4. Turn the client to a lateral position. 5. Increase the rate of the intravenous infusion. 6. Administer oxygen by face mask at 10 L/minute. Rationale: Hypotension results in decreased placental perfusion, so the focus of nursing care would be to initiate interventions that increase oxygen perfusion to the fetus. Turning the client to left lateral position assists in deflecting the uterus off the vena cava, thus improving circulation. Increasing the rate of the intravenous infusion will increase blood volume, which will increase the blood pressure. An increase in blood pressure would increase placental perfusion. Administering a high flow rate of oxygen will increase the oxygen levels in the circulation and increase oxygen delivery to the fetus. The client is not revealing any signs or symptoms of imminent delivery, as the client just received an epidural which is typically administered at 6 cm or earlier dilation, so option 1 can be eliminated. Administering a tocolytic can be eliminated because the decrease in placental perfusion is the result of hypotension, not uterine hyperstimulation. Administering an opioid antagonist can be eliminated because the client is not experiencing an ineffective breathing pattern caused by opioid administration.

The nurse is monitoring a client in labor. The nurse suspects umbilical cord compression if which is noted on the external monitor tracing during a contraction? 1. Variability 2. Accelerations 3. Early decelerations 4. Variable decelerations

4. Variable decelerations Rationale: Variable decelerations occur if the umbilical cord becomes compressed, reducing blood flow between the placenta and the fetus. Variability refers to fluctuations in the baseline fetal heart rate. Accelerations are a reassuring sign and usually occur with fetal movement. Early decelerations result from pressure on the fetal head during a contraction.

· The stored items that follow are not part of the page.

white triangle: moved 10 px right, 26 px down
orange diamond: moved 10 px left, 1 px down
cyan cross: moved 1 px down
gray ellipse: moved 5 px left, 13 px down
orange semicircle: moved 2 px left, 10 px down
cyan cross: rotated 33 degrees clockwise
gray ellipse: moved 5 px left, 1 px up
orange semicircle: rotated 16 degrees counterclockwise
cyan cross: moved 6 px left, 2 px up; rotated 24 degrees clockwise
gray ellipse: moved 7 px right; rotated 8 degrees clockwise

Which would be the highest expected growth and development occurrence at 12 months of age for an infant who has had appropriate growth assessed at each well-child visit? 1. Imitates sounds 2. Smiles spontaneously 3. Sits steadily unsupported 4. Walks holding on to someone's hand

4. Walks holding on to someone's hand Rationale: Growth and development are sequential and predictable. One task builds on another. Mastery of a lower-level task must occur before higher-level tasks are completed. At 12 months a child can walk holding on to someone's hand. Smiling, imitating sounds, and sitting steadily unsupported begin at 6 months of age.

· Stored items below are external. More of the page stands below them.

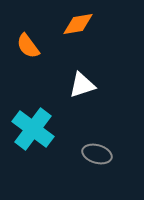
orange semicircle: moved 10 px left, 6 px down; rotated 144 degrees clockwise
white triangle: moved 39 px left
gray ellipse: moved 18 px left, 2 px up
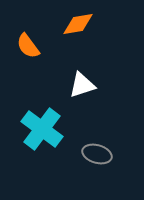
cyan cross: moved 9 px right
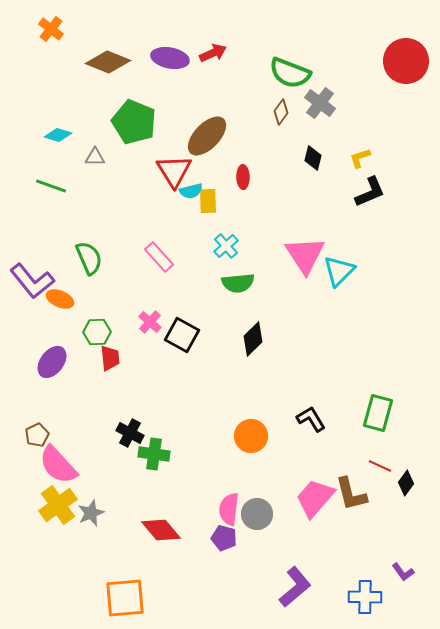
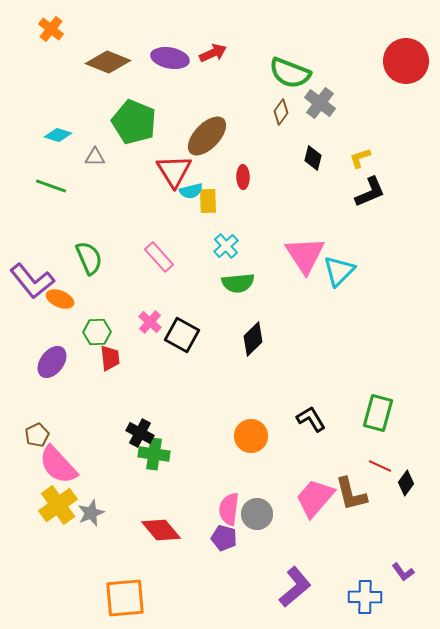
black cross at (130, 433): moved 10 px right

Which would be the highest expected growth and development occurrences at 10 months of age for an infant who has had appropriate growth assessed at each well-child visit? Select all that apply. 1. Will smile spontaneously 2. Rolls over in both directions 3. Able to sit steadily unsupported 4. Would be able to say "mama" and "dada" 5. Will pull up and stand for several seconds holding on to furniture 6. Will be able to pick up small pieces of food when placed in a high chair

4. Would be able to say "mama" and "dada" 5. Will pull up and stand for several seconds holding on to furniture 6. Will be able to pick up small pieces of food when placed in a high chair Rationale: Growth and development are sequential and predictable. One task builds on another. Mastery of a lower-level task must occur before higher-level tasks are completed. A child must be able to roll over before sitting alone and before beginning to creep and crawl. After mastering crawling, the infant (10 months of age) will pull up and hold on to furniture. Sitting steadily unsupported begins soon after 6 months. The pincer grasp is mastered by 12 months but begins refinement at 10 months. Once this is accomplished, the infant will begin grasping a spoon. Language development begins at 6 months with imitating sounds and smiling spontaneously, progressing to saying "mama" and "dada" at 10 months of age.